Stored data
++++

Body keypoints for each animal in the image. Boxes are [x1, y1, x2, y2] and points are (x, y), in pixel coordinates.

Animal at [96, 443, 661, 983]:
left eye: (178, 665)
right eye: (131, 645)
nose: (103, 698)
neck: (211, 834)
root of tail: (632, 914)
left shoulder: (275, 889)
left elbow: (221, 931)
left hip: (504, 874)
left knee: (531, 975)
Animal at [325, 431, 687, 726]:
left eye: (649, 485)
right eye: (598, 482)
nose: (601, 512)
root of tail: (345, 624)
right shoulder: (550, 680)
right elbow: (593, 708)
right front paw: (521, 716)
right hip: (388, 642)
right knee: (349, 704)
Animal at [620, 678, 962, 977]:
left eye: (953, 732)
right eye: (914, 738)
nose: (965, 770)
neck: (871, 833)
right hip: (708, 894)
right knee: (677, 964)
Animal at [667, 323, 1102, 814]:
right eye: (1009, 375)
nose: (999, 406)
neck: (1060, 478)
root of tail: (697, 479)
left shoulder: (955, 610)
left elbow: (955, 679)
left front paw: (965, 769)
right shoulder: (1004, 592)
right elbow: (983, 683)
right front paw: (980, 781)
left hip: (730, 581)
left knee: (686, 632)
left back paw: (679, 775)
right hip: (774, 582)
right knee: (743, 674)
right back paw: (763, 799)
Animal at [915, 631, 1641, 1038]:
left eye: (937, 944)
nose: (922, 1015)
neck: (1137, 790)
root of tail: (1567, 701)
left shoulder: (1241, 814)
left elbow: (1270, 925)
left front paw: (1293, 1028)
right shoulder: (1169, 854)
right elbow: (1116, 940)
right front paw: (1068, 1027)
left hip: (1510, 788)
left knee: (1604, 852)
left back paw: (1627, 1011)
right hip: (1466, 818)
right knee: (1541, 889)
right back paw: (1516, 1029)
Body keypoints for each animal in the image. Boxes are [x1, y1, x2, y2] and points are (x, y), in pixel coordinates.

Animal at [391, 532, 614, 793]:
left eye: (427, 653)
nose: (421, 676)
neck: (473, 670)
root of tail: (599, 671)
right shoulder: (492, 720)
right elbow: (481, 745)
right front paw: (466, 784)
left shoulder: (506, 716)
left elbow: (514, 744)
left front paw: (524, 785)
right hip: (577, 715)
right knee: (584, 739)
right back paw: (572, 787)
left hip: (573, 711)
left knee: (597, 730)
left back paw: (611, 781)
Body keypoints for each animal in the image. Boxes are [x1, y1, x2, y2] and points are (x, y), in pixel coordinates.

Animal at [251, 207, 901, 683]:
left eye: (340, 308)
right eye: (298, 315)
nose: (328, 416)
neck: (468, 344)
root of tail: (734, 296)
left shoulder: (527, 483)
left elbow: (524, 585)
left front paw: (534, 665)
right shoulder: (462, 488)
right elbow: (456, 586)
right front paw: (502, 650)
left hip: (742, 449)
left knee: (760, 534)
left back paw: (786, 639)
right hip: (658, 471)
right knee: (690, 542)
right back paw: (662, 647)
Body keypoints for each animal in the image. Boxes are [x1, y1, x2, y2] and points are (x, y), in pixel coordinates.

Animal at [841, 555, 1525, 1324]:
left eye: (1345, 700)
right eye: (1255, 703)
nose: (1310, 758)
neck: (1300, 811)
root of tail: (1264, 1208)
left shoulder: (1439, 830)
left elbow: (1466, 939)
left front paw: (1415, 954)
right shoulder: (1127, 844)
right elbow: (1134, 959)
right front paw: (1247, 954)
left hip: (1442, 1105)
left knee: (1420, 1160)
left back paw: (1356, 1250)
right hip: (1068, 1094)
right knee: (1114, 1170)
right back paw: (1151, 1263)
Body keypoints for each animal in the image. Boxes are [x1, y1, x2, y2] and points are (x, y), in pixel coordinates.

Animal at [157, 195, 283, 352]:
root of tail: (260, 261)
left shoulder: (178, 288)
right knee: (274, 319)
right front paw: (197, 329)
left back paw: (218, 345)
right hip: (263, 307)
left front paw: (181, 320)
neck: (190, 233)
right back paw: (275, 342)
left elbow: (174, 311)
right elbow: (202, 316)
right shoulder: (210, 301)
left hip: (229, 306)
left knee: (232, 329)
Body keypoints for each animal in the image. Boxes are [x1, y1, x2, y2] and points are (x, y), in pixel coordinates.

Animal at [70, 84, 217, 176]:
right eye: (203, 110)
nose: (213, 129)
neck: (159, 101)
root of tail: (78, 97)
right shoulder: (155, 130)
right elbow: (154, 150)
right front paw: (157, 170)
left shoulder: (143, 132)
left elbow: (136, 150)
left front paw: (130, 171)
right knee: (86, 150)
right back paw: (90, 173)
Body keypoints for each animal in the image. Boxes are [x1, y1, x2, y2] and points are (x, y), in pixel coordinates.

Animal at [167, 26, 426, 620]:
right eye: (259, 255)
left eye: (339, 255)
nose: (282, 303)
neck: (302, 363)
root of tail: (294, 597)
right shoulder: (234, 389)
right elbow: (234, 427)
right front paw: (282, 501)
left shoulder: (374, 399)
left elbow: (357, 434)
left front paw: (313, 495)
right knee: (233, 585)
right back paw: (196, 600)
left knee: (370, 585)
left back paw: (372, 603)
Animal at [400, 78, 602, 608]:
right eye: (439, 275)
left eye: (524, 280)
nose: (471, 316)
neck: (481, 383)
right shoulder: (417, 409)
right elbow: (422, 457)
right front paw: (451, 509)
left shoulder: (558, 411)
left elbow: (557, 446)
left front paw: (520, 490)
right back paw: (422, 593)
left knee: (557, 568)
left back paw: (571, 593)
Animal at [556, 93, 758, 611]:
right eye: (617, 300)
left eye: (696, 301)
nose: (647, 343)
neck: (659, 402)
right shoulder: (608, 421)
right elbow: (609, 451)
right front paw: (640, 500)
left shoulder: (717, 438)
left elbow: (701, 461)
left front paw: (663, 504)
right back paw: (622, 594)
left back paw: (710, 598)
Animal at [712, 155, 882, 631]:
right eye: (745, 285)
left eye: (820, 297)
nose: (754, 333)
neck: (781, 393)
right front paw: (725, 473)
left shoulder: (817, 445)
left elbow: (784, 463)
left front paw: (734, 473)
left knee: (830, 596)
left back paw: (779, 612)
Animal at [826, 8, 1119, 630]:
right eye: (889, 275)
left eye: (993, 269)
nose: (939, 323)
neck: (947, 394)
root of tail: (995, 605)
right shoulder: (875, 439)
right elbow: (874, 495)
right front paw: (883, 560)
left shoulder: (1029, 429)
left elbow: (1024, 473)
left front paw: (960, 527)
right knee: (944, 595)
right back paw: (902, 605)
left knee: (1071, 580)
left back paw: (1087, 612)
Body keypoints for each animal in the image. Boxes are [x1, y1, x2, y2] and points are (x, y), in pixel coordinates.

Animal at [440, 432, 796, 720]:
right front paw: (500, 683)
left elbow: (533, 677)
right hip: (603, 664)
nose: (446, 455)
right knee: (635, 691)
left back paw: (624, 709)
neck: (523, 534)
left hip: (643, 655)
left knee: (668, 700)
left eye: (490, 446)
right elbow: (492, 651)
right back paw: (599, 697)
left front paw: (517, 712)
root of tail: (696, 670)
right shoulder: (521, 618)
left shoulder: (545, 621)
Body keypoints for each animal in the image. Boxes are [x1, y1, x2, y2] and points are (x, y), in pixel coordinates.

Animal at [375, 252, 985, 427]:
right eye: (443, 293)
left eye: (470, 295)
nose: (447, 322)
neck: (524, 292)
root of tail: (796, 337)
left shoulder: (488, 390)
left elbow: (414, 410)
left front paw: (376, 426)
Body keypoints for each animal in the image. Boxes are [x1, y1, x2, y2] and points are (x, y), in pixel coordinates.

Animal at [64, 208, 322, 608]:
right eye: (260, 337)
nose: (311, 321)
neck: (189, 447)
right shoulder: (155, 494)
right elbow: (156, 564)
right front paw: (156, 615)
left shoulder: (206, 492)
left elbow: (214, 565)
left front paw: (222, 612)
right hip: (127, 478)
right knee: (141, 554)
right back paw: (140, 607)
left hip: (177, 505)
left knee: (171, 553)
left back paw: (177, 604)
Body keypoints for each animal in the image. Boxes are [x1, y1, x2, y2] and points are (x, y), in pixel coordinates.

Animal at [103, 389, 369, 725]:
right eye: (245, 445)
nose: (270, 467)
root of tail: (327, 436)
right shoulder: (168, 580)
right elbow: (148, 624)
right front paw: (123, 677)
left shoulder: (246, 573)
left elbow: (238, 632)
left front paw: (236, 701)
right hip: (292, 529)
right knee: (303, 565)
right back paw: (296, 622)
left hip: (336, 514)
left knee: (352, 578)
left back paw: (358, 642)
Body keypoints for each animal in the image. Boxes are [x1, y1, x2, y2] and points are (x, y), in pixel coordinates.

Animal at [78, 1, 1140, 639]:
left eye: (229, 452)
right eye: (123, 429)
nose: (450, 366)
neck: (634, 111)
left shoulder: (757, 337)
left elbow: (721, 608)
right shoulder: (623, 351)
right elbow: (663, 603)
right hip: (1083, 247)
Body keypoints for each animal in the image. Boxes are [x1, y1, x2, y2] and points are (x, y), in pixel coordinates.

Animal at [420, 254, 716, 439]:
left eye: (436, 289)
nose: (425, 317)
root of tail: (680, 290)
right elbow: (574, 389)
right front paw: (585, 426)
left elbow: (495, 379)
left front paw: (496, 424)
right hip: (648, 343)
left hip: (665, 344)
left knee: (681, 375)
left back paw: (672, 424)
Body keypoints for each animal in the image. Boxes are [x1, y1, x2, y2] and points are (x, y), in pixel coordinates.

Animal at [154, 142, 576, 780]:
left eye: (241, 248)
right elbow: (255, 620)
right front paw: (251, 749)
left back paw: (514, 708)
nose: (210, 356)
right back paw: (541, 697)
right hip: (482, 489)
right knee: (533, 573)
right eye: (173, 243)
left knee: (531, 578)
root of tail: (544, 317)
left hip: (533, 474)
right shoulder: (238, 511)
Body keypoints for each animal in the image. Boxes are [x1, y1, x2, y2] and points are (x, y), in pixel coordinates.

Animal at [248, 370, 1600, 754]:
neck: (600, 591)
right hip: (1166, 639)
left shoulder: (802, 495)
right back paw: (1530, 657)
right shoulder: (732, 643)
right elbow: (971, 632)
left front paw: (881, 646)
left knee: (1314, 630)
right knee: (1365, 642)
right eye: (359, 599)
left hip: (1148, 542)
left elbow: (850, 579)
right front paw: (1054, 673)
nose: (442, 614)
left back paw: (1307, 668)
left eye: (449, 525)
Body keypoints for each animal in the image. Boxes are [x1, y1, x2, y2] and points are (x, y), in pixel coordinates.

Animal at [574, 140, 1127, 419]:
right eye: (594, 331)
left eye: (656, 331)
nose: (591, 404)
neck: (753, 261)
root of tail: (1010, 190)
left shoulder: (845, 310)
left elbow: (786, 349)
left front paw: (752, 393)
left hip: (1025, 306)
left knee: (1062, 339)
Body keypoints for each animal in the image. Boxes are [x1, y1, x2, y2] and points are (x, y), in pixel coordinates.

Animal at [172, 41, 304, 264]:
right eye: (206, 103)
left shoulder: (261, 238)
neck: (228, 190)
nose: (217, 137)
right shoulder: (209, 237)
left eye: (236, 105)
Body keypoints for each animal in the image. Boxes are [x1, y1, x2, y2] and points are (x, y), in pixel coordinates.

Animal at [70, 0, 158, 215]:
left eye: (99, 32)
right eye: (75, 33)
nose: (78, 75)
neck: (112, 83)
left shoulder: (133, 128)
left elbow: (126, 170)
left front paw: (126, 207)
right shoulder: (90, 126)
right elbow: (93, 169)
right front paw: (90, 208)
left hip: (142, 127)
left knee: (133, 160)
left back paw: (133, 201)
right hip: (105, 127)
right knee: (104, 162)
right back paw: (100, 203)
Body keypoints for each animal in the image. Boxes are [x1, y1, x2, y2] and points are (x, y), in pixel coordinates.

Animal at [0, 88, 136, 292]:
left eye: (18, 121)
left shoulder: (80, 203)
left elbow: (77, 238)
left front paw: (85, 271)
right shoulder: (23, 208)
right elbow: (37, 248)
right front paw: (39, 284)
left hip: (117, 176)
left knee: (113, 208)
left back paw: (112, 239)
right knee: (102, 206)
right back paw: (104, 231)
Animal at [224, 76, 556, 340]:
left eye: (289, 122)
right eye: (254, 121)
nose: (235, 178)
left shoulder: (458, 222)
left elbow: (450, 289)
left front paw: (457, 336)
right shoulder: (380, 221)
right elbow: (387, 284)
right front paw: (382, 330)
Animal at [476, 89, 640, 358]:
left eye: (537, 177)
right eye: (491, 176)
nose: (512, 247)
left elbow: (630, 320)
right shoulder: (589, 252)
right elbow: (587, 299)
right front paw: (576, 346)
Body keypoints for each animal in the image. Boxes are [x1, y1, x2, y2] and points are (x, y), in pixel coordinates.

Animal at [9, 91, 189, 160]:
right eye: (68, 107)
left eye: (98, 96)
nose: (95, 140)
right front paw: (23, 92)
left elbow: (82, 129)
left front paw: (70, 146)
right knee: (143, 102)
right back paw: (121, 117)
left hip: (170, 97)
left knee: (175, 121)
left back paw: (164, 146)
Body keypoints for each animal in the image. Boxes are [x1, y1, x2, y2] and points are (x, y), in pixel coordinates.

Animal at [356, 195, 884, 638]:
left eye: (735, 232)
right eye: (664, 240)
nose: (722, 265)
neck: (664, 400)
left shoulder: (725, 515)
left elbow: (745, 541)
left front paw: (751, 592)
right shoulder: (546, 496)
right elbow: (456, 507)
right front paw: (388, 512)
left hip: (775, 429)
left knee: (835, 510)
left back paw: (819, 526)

++++

• _TASK STATEMENT_: In the entries above, find the line holding "left shoulder: (545, 621)" and the line holding "left front paw: (236, 701)", then retype exactly those two lines and every line between them, and nothing else.

• _EXERCISE RESULT_:
left shoulder: (545, 621)
Body keypoints for each animal in the image. Boxes are [x1, y1, x2, y2] and points are (x, y), in pixel coordinates.

Animal at [375, 252, 985, 427]:
right eye: (443, 293)
left eye: (470, 295)
nose: (447, 322)
neck: (524, 292)
root of tail: (796, 337)
left shoulder: (488, 390)
left elbow: (414, 410)
left front paw: (376, 426)
Body keypoints for each animal in the image. Boxes are [x1, y1, x2, y2] and points are (x, y), in pixel coordinates.

Animal at [64, 208, 322, 608]:
right eye: (260, 337)
nose: (311, 321)
neck: (189, 447)
right shoulder: (155, 494)
right elbow: (156, 564)
right front paw: (156, 615)
left shoulder: (206, 492)
left elbow: (214, 565)
left front paw: (222, 612)
right hip: (127, 478)
right knee: (141, 554)
right back paw: (140, 607)
left hip: (177, 505)
left knee: (171, 553)
left back paw: (177, 604)
Body keypoints for each animal in the image. Boxes are [x1, y1, x2, y2] and points are (x, y), in pixel coordinates.

Animal at [103, 389, 369, 725]:
right eye: (245, 445)
nose: (270, 467)
root of tail: (327, 436)
right shoulder: (168, 580)
right elbow: (148, 624)
right front paw: (123, 677)
left shoulder: (246, 573)
left elbow: (238, 632)
left front paw: (236, 701)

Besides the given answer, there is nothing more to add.